IT leaders looking to meet growing employee demand for access to video conferencing have a lot of choices to make. Thanks to growing competition, falling prices and rapid growth in cloud-based meeting services, deploying video conferencing to meeting rooms and huddle spaces no longer requires a large-scale capital expenditure. It is now available for virtually every purpose.
Typically, provisioning meeting rooms is possible via one of three video conference options:
- appliances that integrate audio and video codec, as well as computing power to run conferencing apps, into a single device;
- kits that combine separate camera, compute and audio devices; and
- bring your own compute (BYOC) that provisions a camera, screen and sound device into rooms and huddle spaces, relying on conferencing participants to either bring their laptop into the room or use a separate, stand-alone conferencing computer.
Historically, the appliance model was best suited to the larger, complex conference room and was the most expensive of the three video conference options.
Kit approaches have become popular for users of meeting services like Microsoft Teams and Zoom, thanks to the extensive ecosystem of options from vendors including Crestron, Hewlett Packard Enterprise, Intel, Lenovo, Logitech, Plantronics' Poly, Yealink Inc. and more.
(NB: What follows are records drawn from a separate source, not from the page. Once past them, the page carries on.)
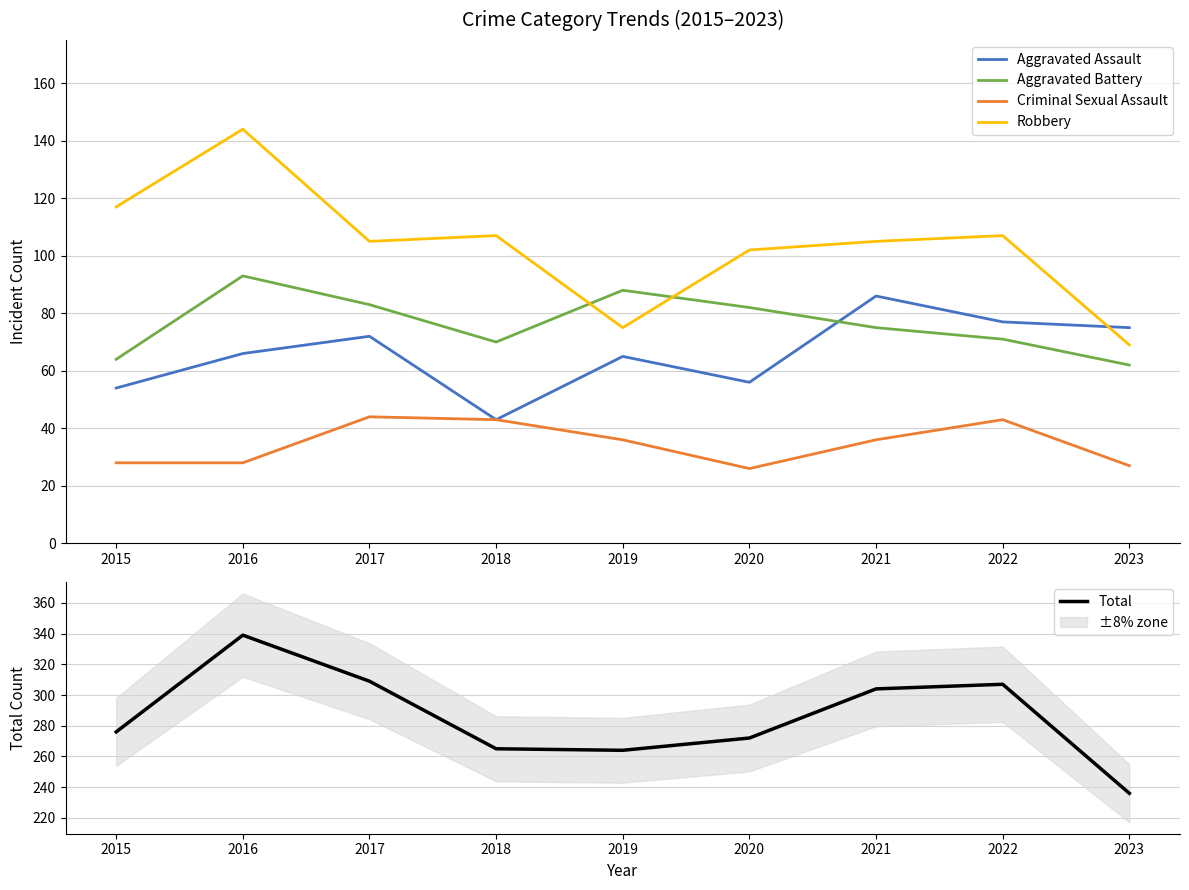

Reading right to left, what are all the values shown in this chart?

Aggravated Assault: 2023=75	2022=77	2021=86	2020=56	2019=65	2018=43	2017=72	2016=66	2015=54
Aggravated Battery: 2023=62	2022=71	2021=75	2020=82	2019=88	2018=70	2017=83	2016=93	2015=64
Criminal Sexual Assault: 2023=27	2022=43	2021=36	2020=26	2019=36	2018=43	2017=44	2016=28	2015=28
Robbery: 2023=69	2022=107	2021=105	2020=102	2019=75	2018=107	2017=105	2016=144	2015=117
Total: 2023=236	2022=307	2021=304	2020=272	2019=264	2018=265	2017=309	2016=339	2015=276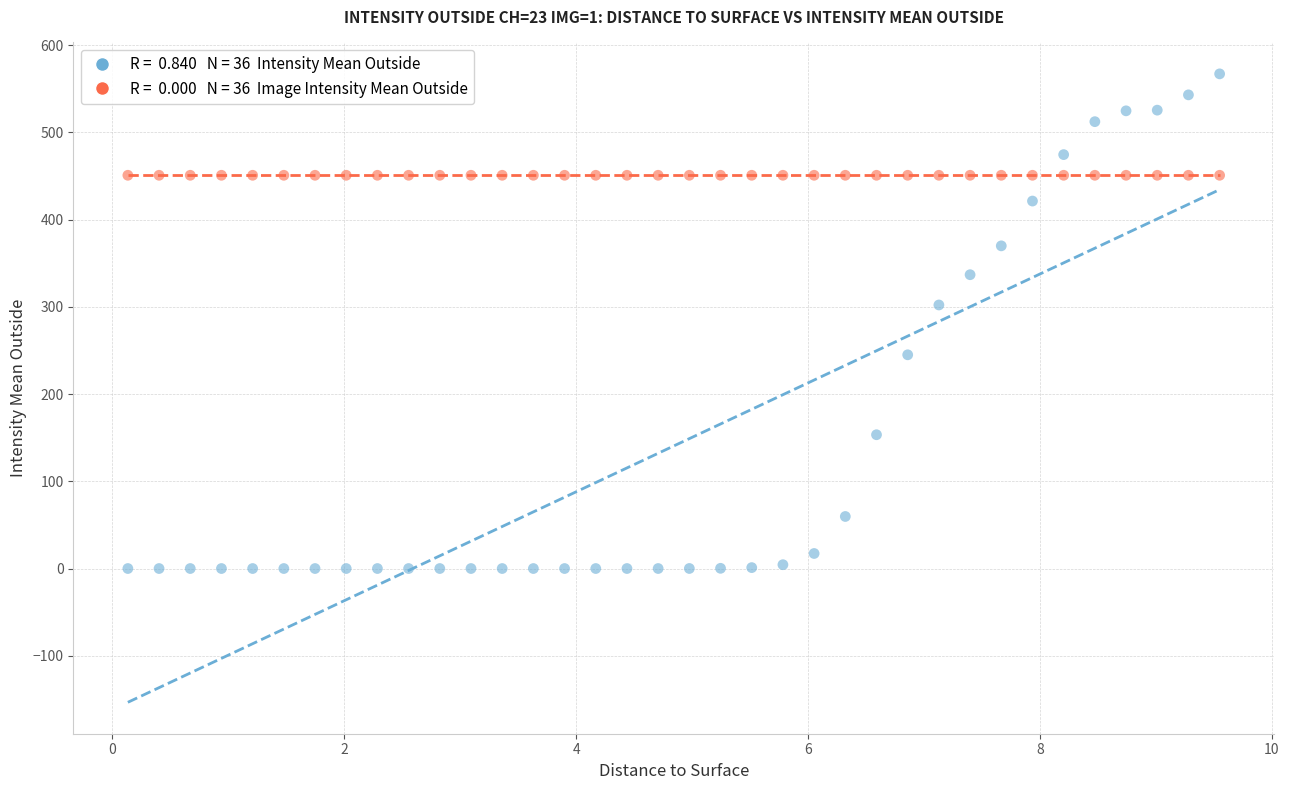

Across all series, what Y value is closest to 283?

302.2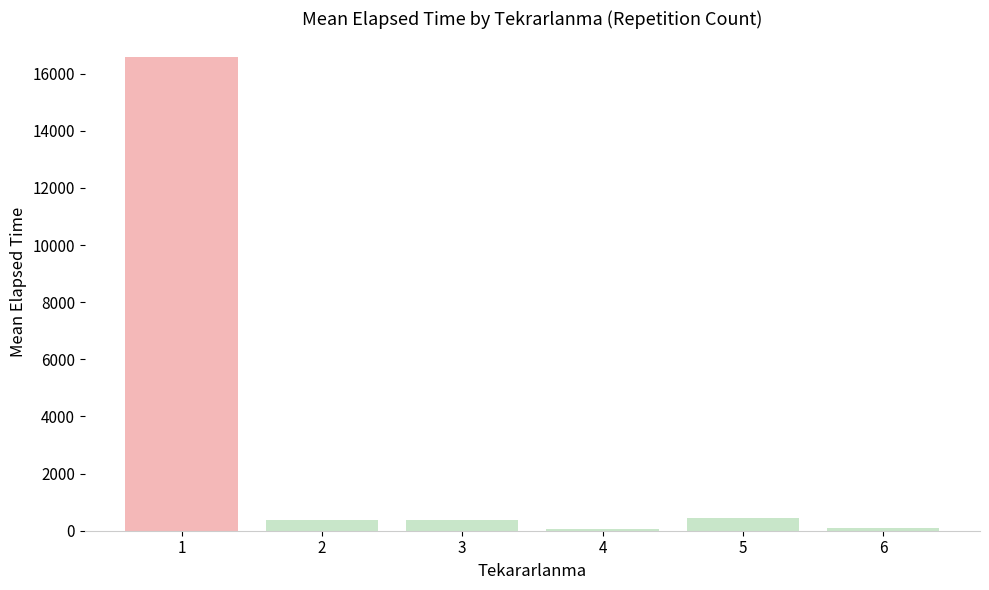

What is the ratio of the value at 1 to the value at 4?

321.2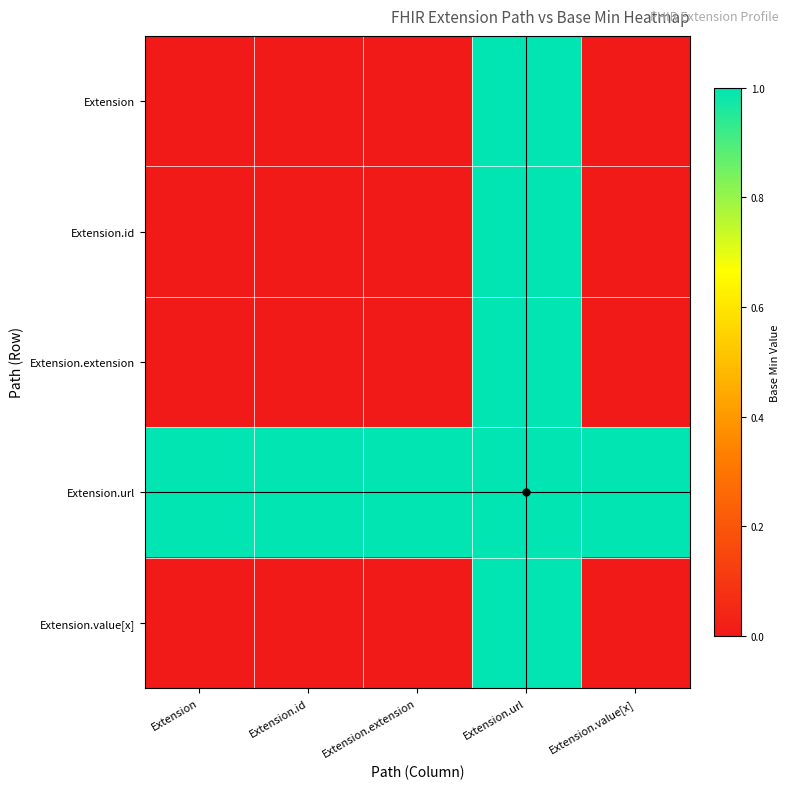

Reading left to right, what are all the values shown in this chart?

Extension: Extension=0	Extension.id=0	Extension.extension=0	Extension.url=1	Extension.value[x]=0
Extension.id: Extension=0	Extension.id=0	Extension.extension=0	Extension.url=1	Extension.value[x]=0
Extension.extension: Extension=0	Extension.id=0	Extension.extension=0	Extension.url=1	Extension.value[x]=0
Extension.url: Extension=1	Extension.id=1	Extension.extension=1	Extension.url=1	Extension.value[x]=1
Extension.value[x]: Extension=0	Extension.id=0	Extension.extension=0	Extension.url=1	Extension.value[x]=0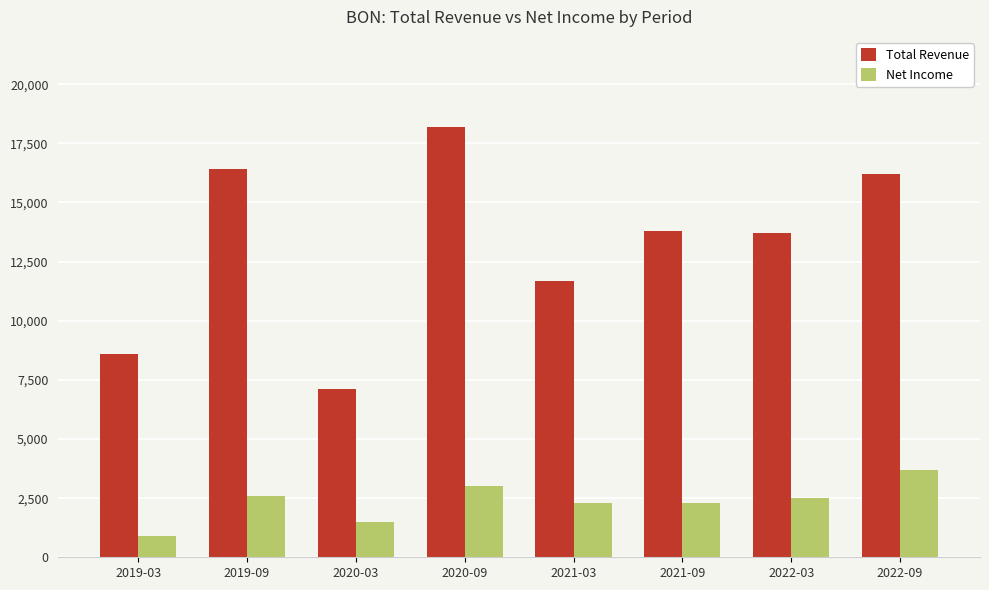

Which category has the lowest value in the Total Revenue series?

2020-03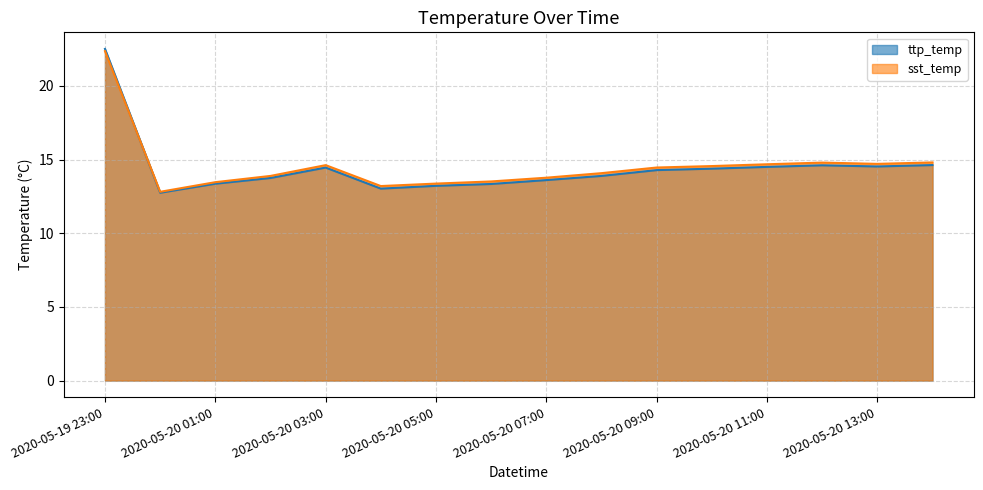

Does the chart display data point markers on the line(s)?

No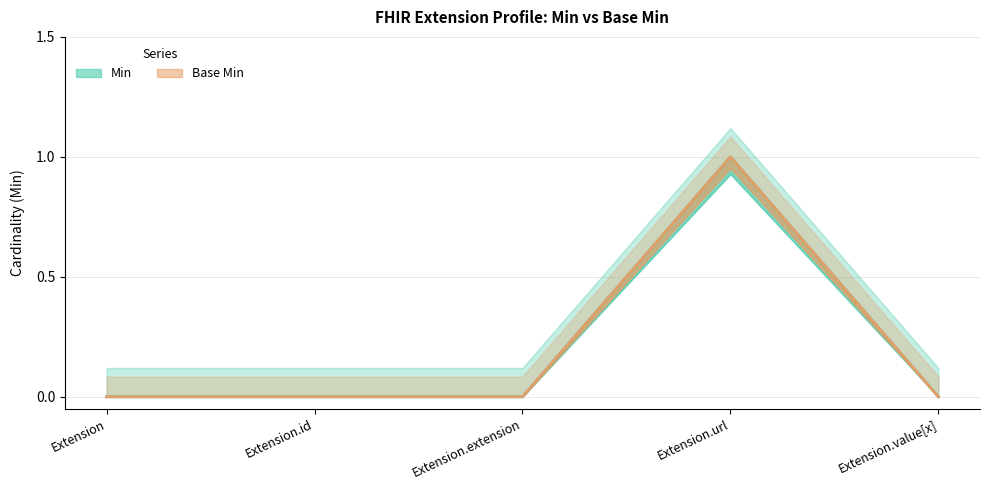

What is the difference between the Base Min values at Extension.id and Extension.url?

1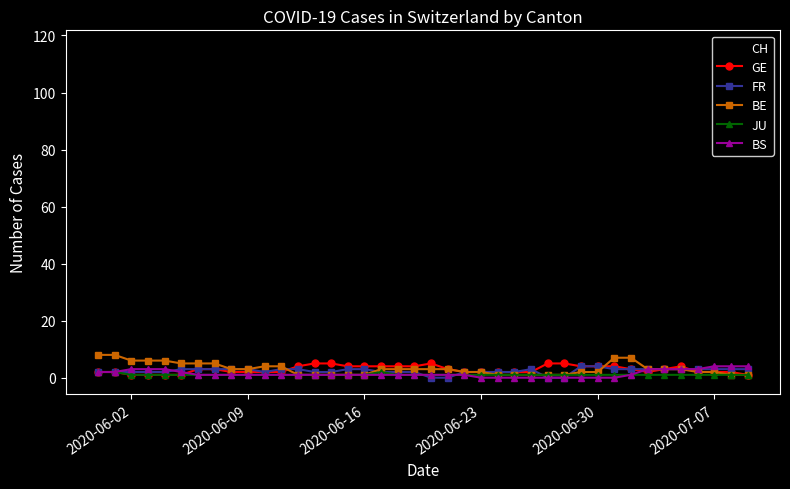

At how many categories does at least one series exceed 79?

15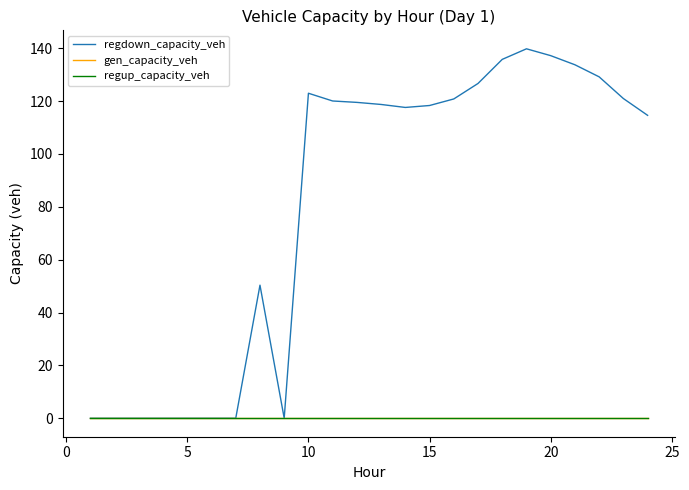

Does the chart display data point markers on the line(s)?

No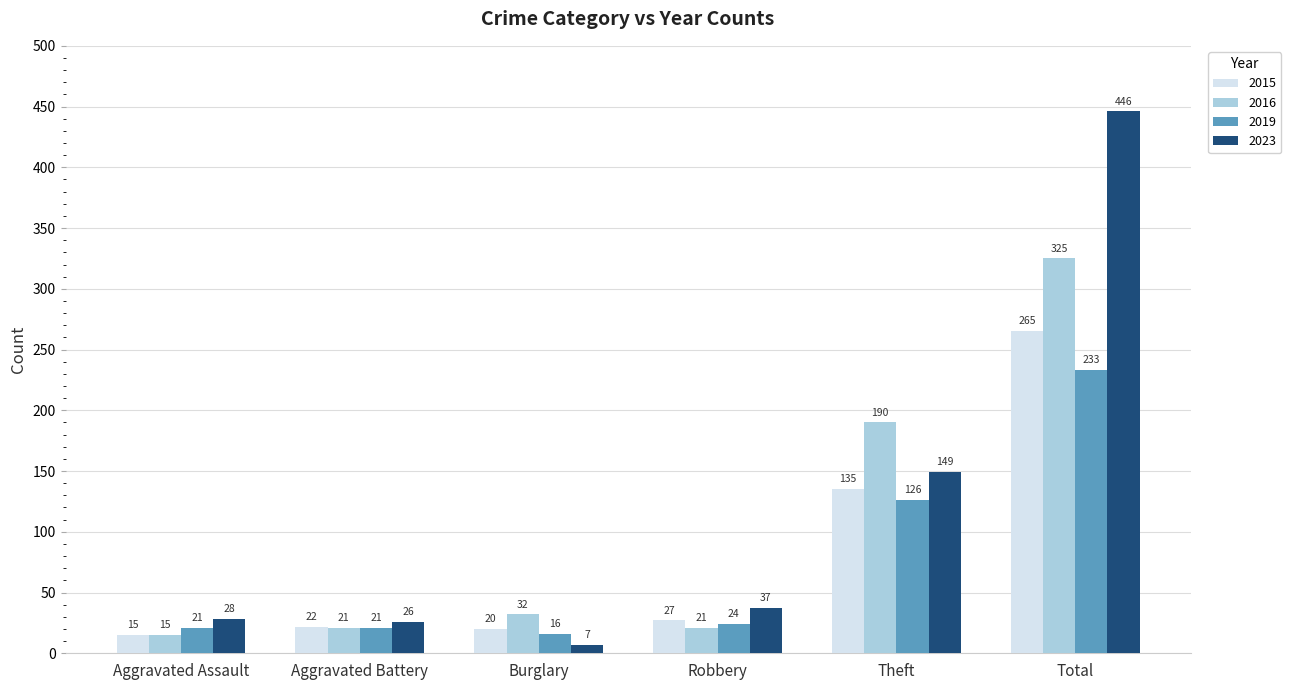

Which category has the highest value in the 2023 series?

Total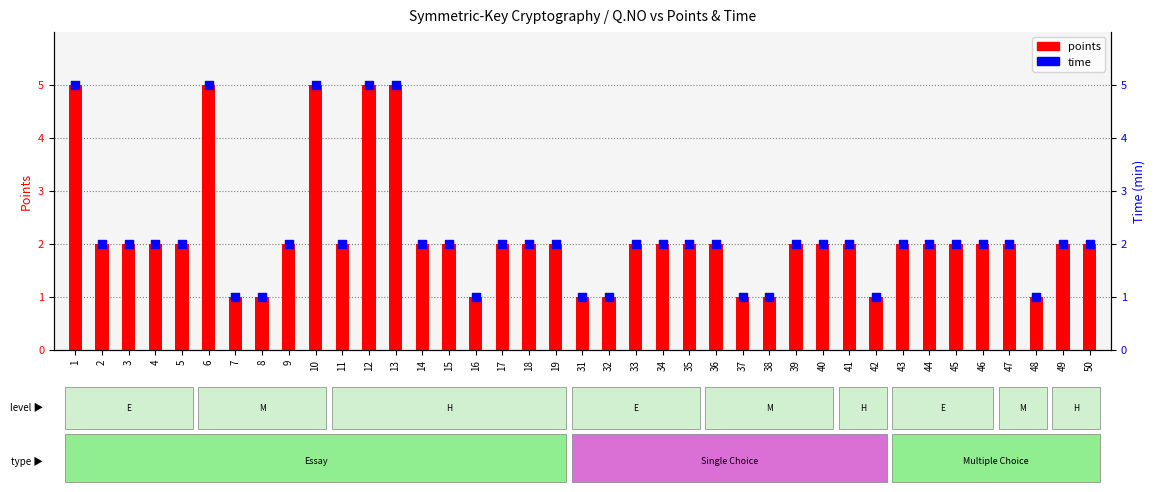

What are all the series names shown in the legend?

points, time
BYOC approaches offered the lowest initial cost, but the most complexity, as setup involves connecting a user's computer to the room devices, which opens up the door to configuration and connectivity issues that can delay a meeting start. Kit products, on average, have about five separate components in a room. Some devices have multiple ports, creating the potential for 10 or more failure points within a single conference room. Appliances that integrate these components into a single device reduce the potential failure points.
Comparing costs of three video conference options
Nemertes studied the various options in 2019 to uncover real-world costs of each option. It found that for huddle space deployments, the BYOC model had the lowest upfront cost, but the appliance approach offered the lowest implementation, operational and overall five-year total cost of ownership (TCO) compared to the other two options. Kit-based deployments were the most expensive in implementation, while BYOC had the highest operational support costs.
Since early 2019, the market has shifted strongly to the appliance model with new entrants from Cisco (Webex Room Kit, Room Kit Mini and Room Kit Plus), Poly (Studio X30 and X50), Yealink (VC200) and newcomer Neat (in partnership with Zoom). Each of these vendors offers devices comprising a single form factor that incorporates microphones, camera and compute. This type of product minimizes the number of separate components that must be deployed into a room or meeting space. Most of these tools support controlling the system to join meetings from either a touchscreen or separate touchpad. Other kit vendors are expected to follow suit and introduce their own appliance-based options in the future.
The shift to subscription-based purchasing models is an additional consideration for buyers. Many vendors are offering device as a service (DaaS) approaches that allow customers to rent their video conferencing endpoints for a period of time and either trade them in or renew the rental at the end of the contract term. DaaS differs from traditional leasing agreements in that vendors often bundle managed services that include inventory management, whereas in many leasing approaches, the customer is responsible for inventory management. Kits that combine components from a variety of different vendors may not be available as a DaaS purchase, meaning that customers must either buy the kit outright or lease it from a reseller.
Another feature of appliances is the tightly integrated software that supports remote management of all components of the solution, as well as advanced features like AI-powered participant counting, framing and voice control. Here again, separate kits may not offer as rapid advancement of new features given the disparate compute, audio and video components, often from different vendors.
IT leaders should carefully evaluate emerging appliance-based video conferencing products for their needs. Nemertes' research shows that the appliance-based model offers lower TCO, and it is clear that the market is rapidly moving toward an appliance-based future.